Après l’Université de Lubumbashi, c’est au tour de l’Institut supérieur pédagogique (ISP) de la capitale du Haut-Katanga de bénéficier d’une donation significative. Jeudi, 500 bancs-pupitres neufs, œuvres d’anciens délinquants réinsérés, ont été officiellement remis aux autorités académiques. Une initiative concrète du Service national RDC qui interroge : et si la réinsertion sociale passait aussi par le soutien à l’éducation ?

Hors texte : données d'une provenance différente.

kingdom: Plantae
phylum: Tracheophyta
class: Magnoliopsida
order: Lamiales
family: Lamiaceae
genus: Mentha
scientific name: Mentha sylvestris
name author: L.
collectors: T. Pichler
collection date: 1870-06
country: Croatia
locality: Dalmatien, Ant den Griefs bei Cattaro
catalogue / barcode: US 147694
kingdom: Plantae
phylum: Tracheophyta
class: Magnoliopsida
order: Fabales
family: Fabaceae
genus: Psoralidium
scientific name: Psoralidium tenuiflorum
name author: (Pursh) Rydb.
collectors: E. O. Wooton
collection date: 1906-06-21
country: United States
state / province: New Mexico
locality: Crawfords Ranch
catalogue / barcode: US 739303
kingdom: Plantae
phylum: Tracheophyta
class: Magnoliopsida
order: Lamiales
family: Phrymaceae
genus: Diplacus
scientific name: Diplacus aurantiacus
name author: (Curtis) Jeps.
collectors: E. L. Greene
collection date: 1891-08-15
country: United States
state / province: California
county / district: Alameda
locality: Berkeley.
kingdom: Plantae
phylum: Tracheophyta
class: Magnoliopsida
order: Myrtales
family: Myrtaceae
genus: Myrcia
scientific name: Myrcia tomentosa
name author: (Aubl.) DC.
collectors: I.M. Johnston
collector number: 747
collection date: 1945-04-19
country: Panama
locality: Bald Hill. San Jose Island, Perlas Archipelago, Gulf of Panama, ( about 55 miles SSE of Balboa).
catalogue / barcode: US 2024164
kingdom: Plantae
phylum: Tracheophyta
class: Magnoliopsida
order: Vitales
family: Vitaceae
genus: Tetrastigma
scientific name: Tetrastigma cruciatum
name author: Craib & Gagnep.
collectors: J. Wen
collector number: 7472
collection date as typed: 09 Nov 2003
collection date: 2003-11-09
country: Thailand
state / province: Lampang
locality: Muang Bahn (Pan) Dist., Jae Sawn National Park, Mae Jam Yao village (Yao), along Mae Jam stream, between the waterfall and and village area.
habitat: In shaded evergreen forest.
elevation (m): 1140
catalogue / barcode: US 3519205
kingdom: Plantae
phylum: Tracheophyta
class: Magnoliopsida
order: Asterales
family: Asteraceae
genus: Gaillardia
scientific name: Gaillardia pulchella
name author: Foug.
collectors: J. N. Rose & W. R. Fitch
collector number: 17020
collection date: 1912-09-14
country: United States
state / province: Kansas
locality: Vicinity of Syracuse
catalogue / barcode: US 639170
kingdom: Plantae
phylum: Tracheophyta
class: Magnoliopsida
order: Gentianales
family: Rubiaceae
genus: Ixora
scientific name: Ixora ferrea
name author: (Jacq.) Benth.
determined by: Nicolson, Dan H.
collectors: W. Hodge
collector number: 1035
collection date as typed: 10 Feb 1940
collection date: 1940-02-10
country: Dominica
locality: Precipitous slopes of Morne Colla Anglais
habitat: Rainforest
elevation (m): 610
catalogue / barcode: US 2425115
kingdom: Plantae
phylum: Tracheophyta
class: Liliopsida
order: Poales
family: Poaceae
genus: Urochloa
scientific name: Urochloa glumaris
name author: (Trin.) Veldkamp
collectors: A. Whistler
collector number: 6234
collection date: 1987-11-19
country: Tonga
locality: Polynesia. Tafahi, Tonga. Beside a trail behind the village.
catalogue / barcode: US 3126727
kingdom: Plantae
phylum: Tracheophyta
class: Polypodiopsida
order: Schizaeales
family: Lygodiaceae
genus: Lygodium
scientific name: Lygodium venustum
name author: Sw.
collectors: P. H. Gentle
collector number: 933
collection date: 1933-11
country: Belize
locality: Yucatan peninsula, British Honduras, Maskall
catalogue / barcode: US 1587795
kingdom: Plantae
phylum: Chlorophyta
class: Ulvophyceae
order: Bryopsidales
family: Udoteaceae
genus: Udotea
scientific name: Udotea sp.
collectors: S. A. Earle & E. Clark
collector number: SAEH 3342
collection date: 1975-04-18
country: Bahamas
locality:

Le lieutenant-général Jean-Pierre Kasongo Kabwik, commandant du Service national, a personnellement supervisé cette livraison à l’ISP Lubumbashi. « C’est un sentiment de joie », a déclaré le responsable de l’établissement, soulignant l’impact de ce mobilier scolaire pour les étudiants. Cette donation de bancs-pupitres, promise dès octobre 2024, répond à un besoin criant en infrastructures éducatives dans la région. Mais au-delà de l’équipement, que révèle-t-elle des transformations en cours ?
Le général Kasongo Kabwik a profité de l’occasion pour défendre le programme de réinsertion mené depuis Kaniama-Kasese, site central du Service national. Face aux accusations passées de mauvais traitements, il oppose une réalité tangible : « Ils étaient amenés comme des bandits, désœuvrés, kuluna. Aujourd’hui, ils sont des citoyens consciencieux ». La fabrication de ce mobilier scolaire s’inscrit dans une démarche plus large incluant la construction d’écoles et des activités agricoles. Une réinsertion des délinquants par la valorisation du travail manuel, visiblement saluée par les étudiants bénéficiaires.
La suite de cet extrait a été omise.